- TASK -
Every line below that has the string "lines" adds one to the count. Give that count by itself.

------ MATERIAL PROVIDED

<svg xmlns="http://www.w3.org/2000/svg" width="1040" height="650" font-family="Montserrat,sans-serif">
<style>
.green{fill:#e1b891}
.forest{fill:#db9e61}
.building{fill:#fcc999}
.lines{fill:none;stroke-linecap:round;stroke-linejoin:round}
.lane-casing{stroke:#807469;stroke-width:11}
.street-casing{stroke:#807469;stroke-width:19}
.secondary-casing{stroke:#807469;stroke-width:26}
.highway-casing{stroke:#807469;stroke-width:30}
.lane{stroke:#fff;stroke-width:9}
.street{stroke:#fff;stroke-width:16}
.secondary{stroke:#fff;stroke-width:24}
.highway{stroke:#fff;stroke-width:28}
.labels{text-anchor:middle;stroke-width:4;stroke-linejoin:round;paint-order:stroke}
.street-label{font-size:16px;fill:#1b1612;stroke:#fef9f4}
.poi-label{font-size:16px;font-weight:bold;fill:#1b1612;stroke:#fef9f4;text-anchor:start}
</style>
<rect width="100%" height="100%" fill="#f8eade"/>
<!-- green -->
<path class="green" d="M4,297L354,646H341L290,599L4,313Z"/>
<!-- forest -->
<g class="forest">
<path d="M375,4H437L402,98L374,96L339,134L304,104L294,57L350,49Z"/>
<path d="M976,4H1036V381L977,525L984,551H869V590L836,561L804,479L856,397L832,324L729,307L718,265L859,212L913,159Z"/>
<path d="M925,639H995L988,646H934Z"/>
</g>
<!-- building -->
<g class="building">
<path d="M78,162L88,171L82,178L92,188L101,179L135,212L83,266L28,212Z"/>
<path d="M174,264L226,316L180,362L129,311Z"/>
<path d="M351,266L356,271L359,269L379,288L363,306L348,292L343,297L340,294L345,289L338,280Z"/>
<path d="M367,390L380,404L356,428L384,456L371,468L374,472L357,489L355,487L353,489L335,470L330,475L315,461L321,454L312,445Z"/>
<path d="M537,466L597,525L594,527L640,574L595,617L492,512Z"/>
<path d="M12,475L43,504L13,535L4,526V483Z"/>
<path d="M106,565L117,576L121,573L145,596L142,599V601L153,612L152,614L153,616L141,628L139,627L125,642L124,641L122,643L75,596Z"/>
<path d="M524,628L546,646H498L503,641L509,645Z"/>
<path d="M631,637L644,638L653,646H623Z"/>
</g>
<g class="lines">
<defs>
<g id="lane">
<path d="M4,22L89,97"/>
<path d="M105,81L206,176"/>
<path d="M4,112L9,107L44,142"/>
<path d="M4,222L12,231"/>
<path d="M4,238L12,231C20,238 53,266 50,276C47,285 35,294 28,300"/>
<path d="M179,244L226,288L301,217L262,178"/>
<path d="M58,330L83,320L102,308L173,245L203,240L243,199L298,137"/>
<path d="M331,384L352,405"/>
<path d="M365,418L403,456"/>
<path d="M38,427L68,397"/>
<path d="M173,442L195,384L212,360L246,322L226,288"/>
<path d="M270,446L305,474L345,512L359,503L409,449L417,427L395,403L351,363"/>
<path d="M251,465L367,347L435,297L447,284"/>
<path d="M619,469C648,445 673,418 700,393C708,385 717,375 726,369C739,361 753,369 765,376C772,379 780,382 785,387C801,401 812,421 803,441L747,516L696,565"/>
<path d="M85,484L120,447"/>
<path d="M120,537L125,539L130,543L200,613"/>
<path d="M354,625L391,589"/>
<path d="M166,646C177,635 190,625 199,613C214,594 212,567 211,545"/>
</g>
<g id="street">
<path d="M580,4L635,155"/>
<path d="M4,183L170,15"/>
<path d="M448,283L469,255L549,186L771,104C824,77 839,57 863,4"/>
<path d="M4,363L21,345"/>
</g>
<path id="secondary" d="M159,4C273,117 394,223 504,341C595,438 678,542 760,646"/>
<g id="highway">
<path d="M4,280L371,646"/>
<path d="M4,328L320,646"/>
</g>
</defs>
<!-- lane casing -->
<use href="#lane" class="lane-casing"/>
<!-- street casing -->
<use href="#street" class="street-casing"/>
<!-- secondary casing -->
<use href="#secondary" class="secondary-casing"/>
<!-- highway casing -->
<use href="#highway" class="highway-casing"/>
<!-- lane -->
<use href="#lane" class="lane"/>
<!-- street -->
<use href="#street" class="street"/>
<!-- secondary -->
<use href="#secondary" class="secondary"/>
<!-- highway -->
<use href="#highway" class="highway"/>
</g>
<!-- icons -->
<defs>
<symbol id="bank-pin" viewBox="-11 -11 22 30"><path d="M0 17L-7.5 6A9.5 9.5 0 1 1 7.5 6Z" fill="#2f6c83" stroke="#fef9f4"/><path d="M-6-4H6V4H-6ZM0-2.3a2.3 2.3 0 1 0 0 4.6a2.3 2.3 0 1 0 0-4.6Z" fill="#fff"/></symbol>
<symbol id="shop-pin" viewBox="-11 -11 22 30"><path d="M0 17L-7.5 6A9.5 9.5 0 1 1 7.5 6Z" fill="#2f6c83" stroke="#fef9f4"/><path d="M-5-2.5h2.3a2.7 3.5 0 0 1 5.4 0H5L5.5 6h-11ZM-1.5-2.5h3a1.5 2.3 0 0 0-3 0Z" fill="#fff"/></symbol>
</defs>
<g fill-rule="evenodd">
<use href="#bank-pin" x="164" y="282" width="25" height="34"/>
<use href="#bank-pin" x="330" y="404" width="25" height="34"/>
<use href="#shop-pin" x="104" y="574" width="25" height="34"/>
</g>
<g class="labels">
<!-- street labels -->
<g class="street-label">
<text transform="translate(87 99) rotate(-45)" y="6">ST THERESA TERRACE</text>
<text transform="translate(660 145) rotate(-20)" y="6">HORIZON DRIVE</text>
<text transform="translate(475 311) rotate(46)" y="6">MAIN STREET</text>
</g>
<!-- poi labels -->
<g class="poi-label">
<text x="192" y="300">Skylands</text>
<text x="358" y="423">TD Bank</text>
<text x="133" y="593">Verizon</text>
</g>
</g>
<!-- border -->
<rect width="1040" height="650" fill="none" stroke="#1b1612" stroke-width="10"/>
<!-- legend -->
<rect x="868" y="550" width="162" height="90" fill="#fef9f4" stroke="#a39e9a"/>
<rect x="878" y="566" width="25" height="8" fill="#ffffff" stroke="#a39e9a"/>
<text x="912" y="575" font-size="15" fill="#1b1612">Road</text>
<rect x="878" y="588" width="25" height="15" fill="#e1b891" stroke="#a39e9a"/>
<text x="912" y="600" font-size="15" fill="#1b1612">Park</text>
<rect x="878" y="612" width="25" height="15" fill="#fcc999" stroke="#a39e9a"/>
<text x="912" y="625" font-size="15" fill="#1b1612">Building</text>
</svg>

------------

- ANSWER TO THIS PROBLEM -
2